### TRY IT:
Output the lines of the records from the one containing "(145, 567) none" through the last, both ends included. Leave pictures out.

-----

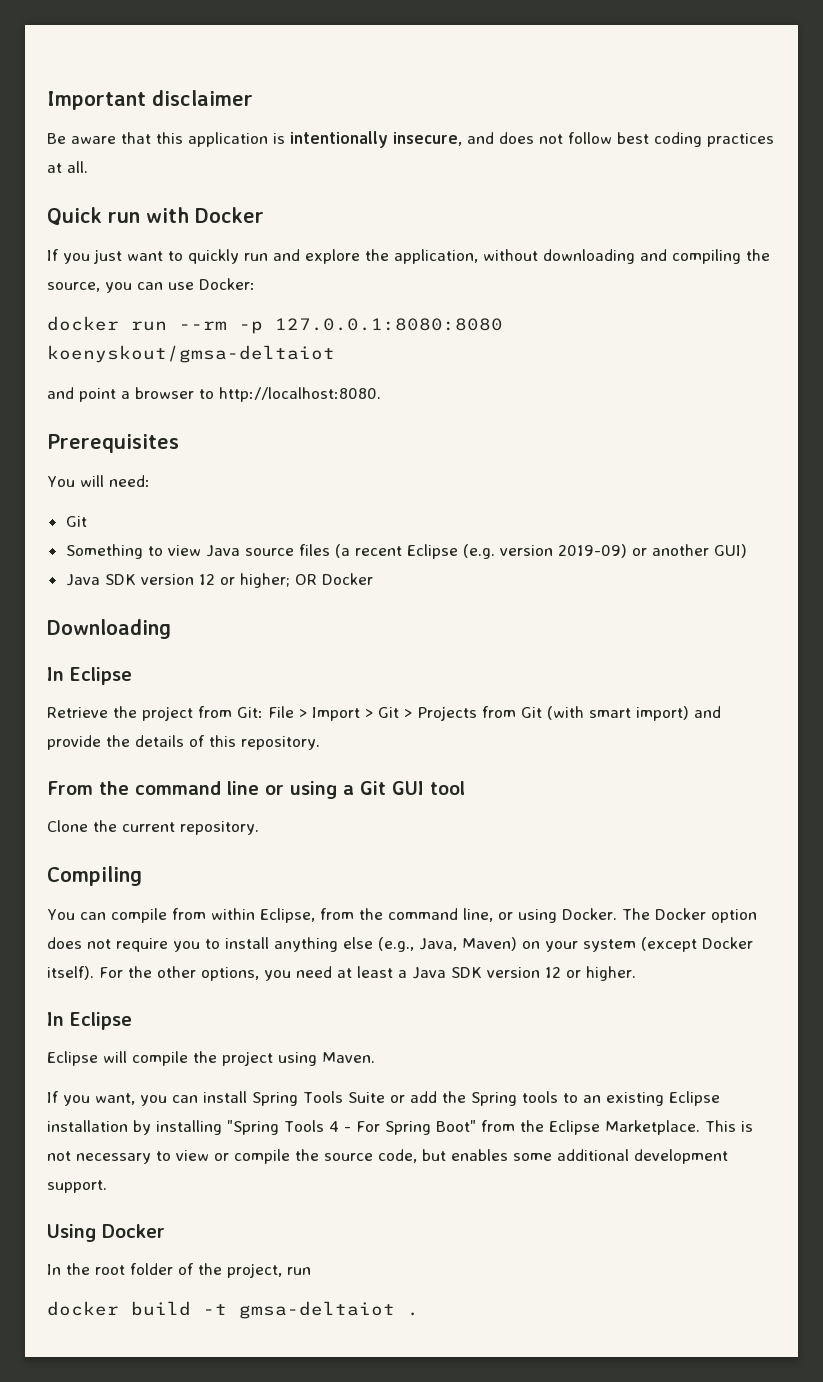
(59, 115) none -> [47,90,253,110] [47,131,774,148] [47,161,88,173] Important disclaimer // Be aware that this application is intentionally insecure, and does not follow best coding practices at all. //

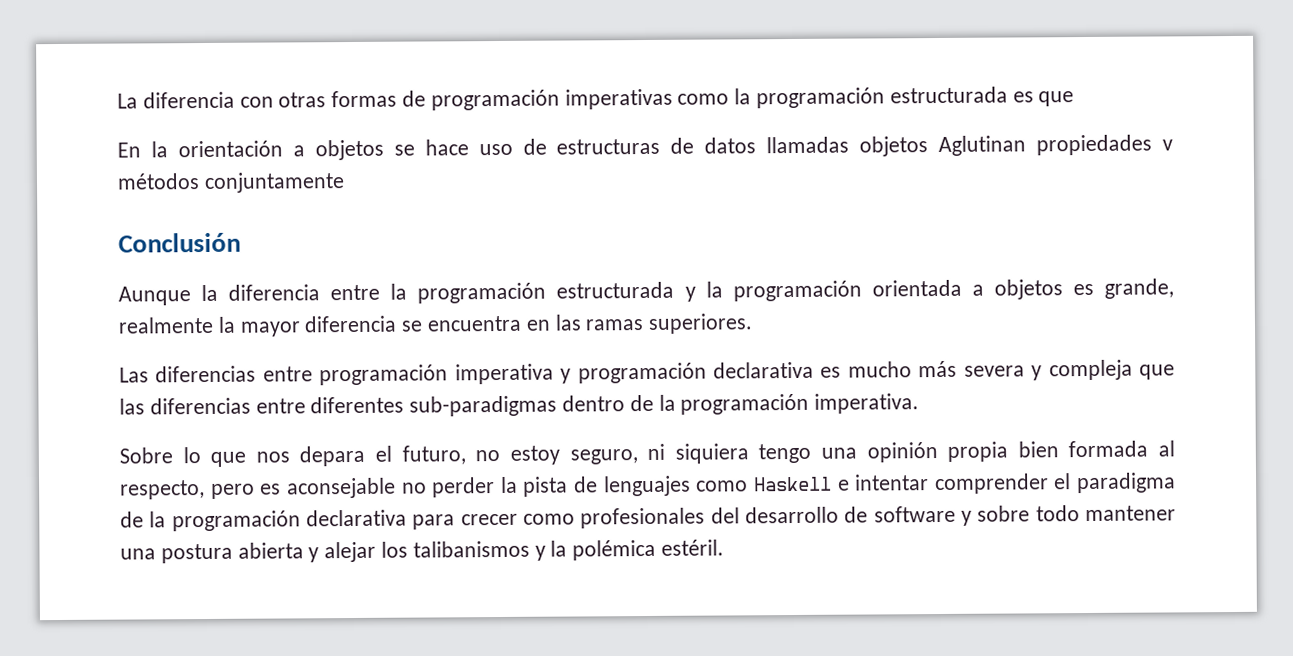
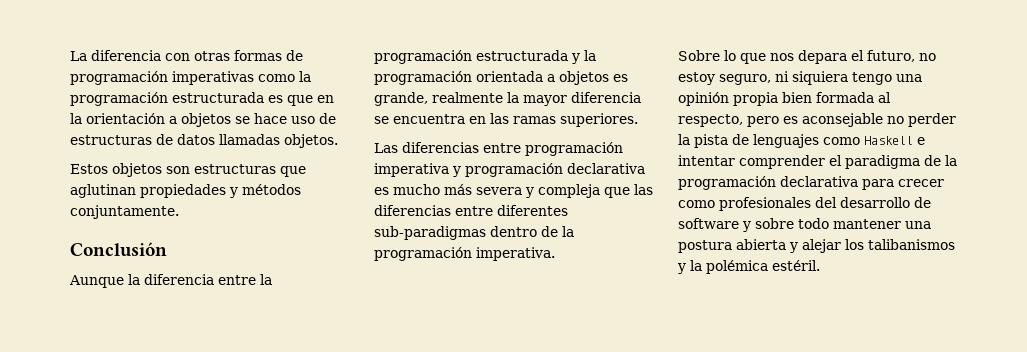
[117,142,141,158] // En -> [317,95,334,103] en
[859,134,1173,157] [117,172,345,194] objetos Aglutinan propiedades v métodos conjuntamente -> [284,134,338,148] [70,163,306,177] [70,184,301,198] [70,205,179,219] objetos. // Estos objetos son estructuras que aglutinan propiedades y métodos conjuntamente.

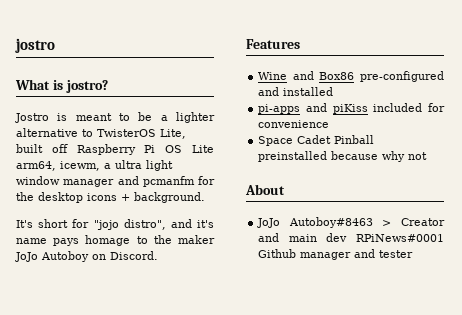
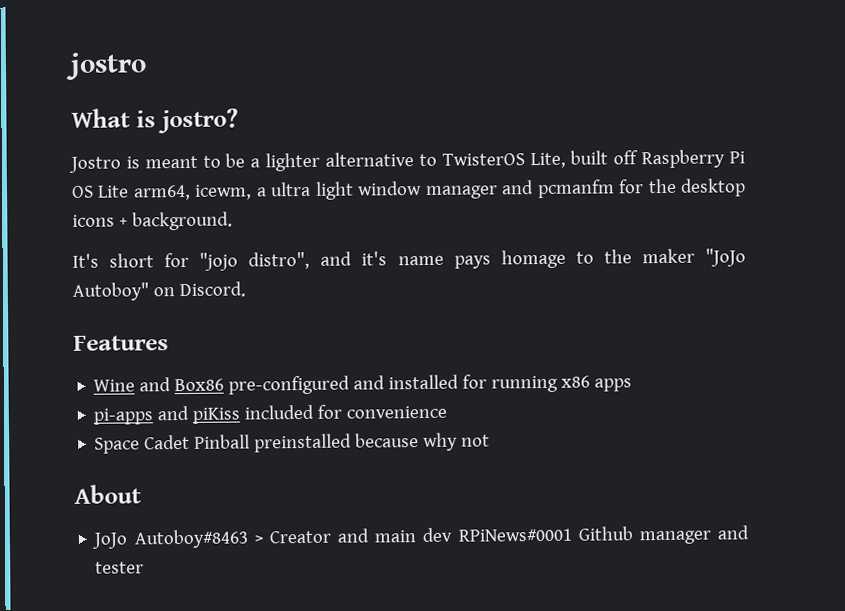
[15,251,89,262] JoJo Autoboy -> [705,248,747,267] [72,282,149,301] "JoJo Autoboy"
(334, 91) none -> [462,374,633,393] for running x86 apps

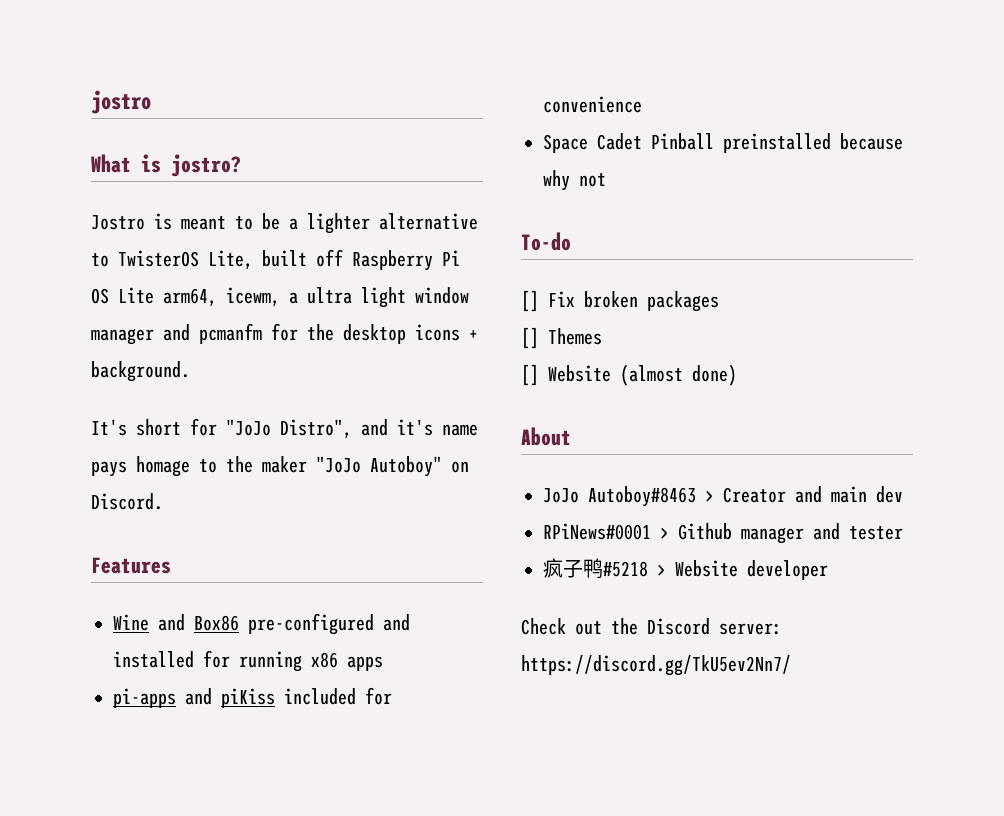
[199,251,311,271] "jojo distro", -> [226,419,352,439] "JoJo Distro",
(491, 440) none -> [521,232,571,251] [521,290,719,312] [521,327,602,349] [521,364,737,386] // To-do // [] Fix broken packages // [] Themes // [] Website (almost done)
[457,528,572,542] RPiNews#0001 -> [543,523,669,540] // RPiNews#0001 >
(145, 567) none -> [543,558,828,580] [521,618,782,635] [521,655,791,676] // 疯子鸭#5218 > Website developer // Check out the Discord server: https://discord.gg/TkU5ev2Nn7/

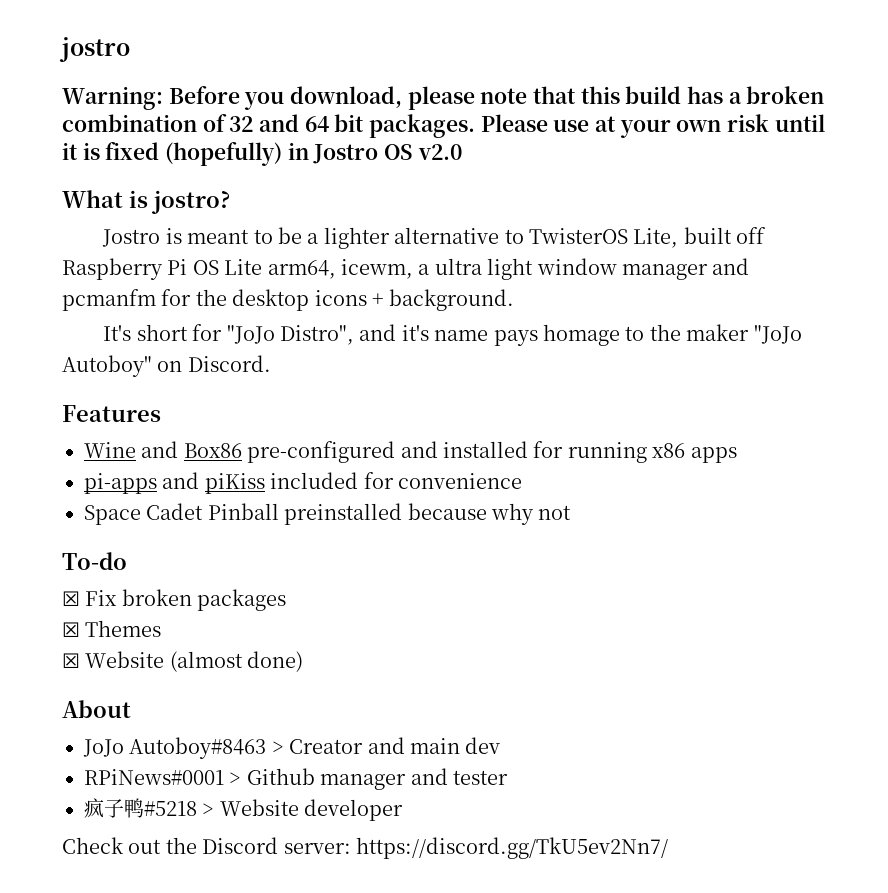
(151, 102) none -> [62,86,825,110] [62,114,825,138] [62,142,462,166] // Warning: Before you download, please note that this build has a broken combination of 32 and 64 bit packages. Please use at your own risk until it is fixed (hopefully) in Jostro OS v2.0
[521,290,539,312] [] -> [62,591,80,606] ☒
[521,327,539,349] [] -> [62,622,80,637] ☒
[521,364,539,386] [] -> [62,653,80,668] ☒

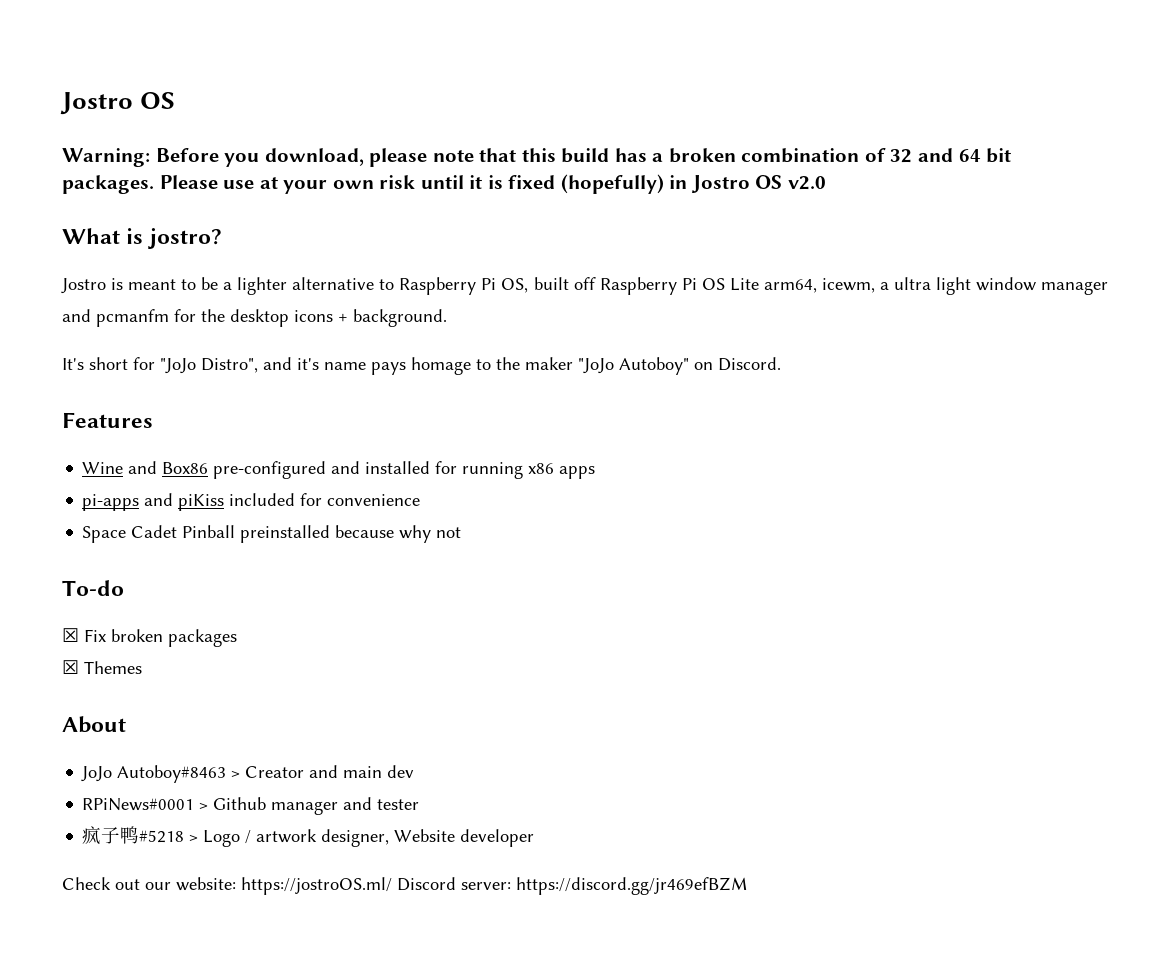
[59,37,130,62] jostro -> [60,92,176,115] Jostro OS
[528,228,679,248] TwisterOS Lite, -> [399,277,529,295] Raspberry Pi OS,
[62,651,304,672] // ☒ Website (almost done) -> (142, 667) none
(215, 809) none -> [203,829,390,847] Logo / artwork designer,
[165,837,197,854] the -> [145,877,392,895] our website: https://jostroOS.ml/
[356,837,668,859] https://discord.gg/TkU5ev2Nn7/ -> [516,877,747,895] https://discord.gg/jr469efBZM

-----

### EXERCISE OUTPUT:
(145, 567) none -> [543,558,828,580] [521,618,782,635] [521,655,791,676] // 疯子鸭#5218 > Website developer // Check out the Discord server: https://discord.gg/TkU5ev2Nn7/

(151, 102) none -> [62,86,825,110] [62,114,825,138] [62,142,462,166] // Warning: Before you download, please note that this build has a broken combination of 32 and 64 bit packages. Please use at your own risk until it is fixed (hopefully) in Jostro OS v2.0
[521,290,539,312] [] -> [62,591,80,606] ☒
[521,327,539,349] [] -> [62,622,80,637] ☒
[521,364,539,386] [] -> [62,653,80,668] ☒

[59,37,130,62] jostro -> [60,92,176,115] Jostro OS
[528,228,679,248] TwisterOS Lite, -> [399,277,529,295] Raspberry Pi OS,
[62,651,304,672] // ☒ Website (almost done) -> (142, 667) none
(215, 809) none -> [203,829,390,847] Logo / artwork designer,
[165,837,197,854] the -> [145,877,392,895] our website: https://jostroOS.ml/
[356,837,668,859] https://discord.gg/TkU5ev2Nn7/ -> [516,877,747,895] https://discord.gg/jr469efBZM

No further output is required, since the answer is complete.